Illinois needs to eliminate the death penalty

By Nathan Fulkerson

It is time we issued the death penalty a death sentence of its own.

Illinois politicians have proposed and passed a bill that does exactly that, which only needs Gov. Pat Quinn’s signature to abolish the penalty under state law.

The bill has raised considerable debate about the death penalty and the issues that it entails; cost is included among them.

Proponents of the death penalty sometimes balk at the expenses associated with providing prisoners essential needs like food, shelter, clothing, not to mention the costs of maintaining the prison and its staff.

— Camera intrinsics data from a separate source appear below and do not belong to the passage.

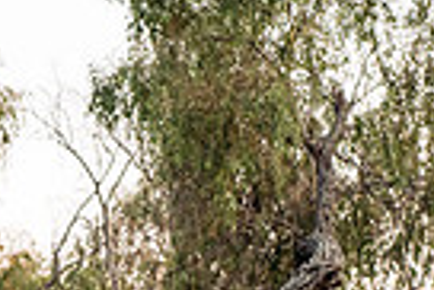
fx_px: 3608
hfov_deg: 6.8
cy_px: 454
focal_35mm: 299
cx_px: -96
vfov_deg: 4.6
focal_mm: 70
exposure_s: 1/250
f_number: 5.6
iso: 1600
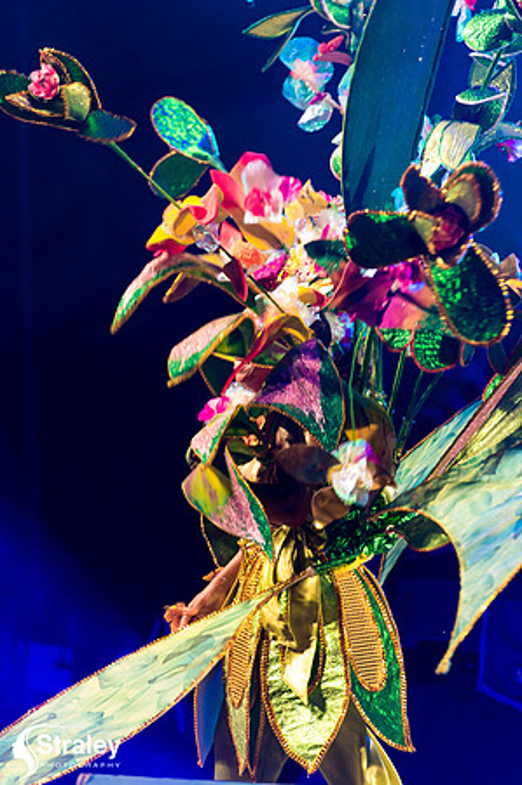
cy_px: 392
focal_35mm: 200
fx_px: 4360
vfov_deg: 10.3
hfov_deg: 6.9
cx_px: 261
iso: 2500
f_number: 5.6
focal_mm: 200
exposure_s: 1/160
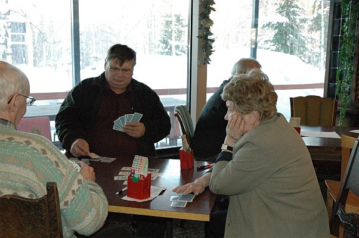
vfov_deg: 32.9
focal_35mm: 40
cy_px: 119
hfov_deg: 48.0
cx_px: 180
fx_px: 403
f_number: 5
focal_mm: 27
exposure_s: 1/60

Executing the death penalty (pardon the pun) is cheaper, quicker and more effective in the mind of pro-capital punishment advocates.

But that is not so. Amnesty USA collected the findings of cost studies from four states, all of which found that the death penalty cost more. The most striking report comes from the California Commission for the Fair Administration of Justice, which found that the current system costs $137 million a year, whereas a system without the death penalty would cost $11.5 million.

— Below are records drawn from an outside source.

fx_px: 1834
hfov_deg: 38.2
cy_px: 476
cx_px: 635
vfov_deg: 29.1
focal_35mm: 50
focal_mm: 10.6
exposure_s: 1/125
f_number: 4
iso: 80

Money is ultimately a moot point, however, because any system that breaks down decisions about human lives-even murderers-to dollar signs is a scary and broken one indeed.

Financial cost should never be the deciding factor in whether a person lives or dies.

Before we get down to the heart of the matter, it is important to address one other argument raised by those who oppose abolition of the death penalty: the notion that prisoners have an easy life with food, shelter and clothes provided by taxpayers.

If we look beyond the fact that this objection implies that prisoners, including non-violent offenders, are somehow undeserving of basic human rights and necessities, it still fails to hold water.

We, as citizens, enjoy considerable luxuries that are taken for granted. Right to unsupervised visits with our significant other? Check. Freedom to travel? Check. Rights to privacy? Check.

These are only a few of the simple pleasures a person is denied simply by being a prisoner. I do not have to spend any time in prison to know it is not a grand old time.

The only thing the death penalty guarantees is that the individual on death row will never commit a crime again-an end achieved just as effectively by lifetime incarceration.

It cannot bring a victim back to life, it cannot set right any wrong committed, it certainly cannot teach the criminal a lesson, and for all of our efforts, it does not teach other would-be criminals that murder is bad.

In the world’s long and varied history of executions-whether by beheading, stoning, hanging, burning, the chair or firing squad-heinous crime and murder has not ceased to be a problem, and yet it has strangely declined even as we grow “softer” on criminals.

At the risk of mistaking correlation for causation, it appears that as quality of life and education improve-even as capital punishment decreases-rates of crime decrease as well.

This suggests to me that killing killers will not put an end to crime, but treating people like people might.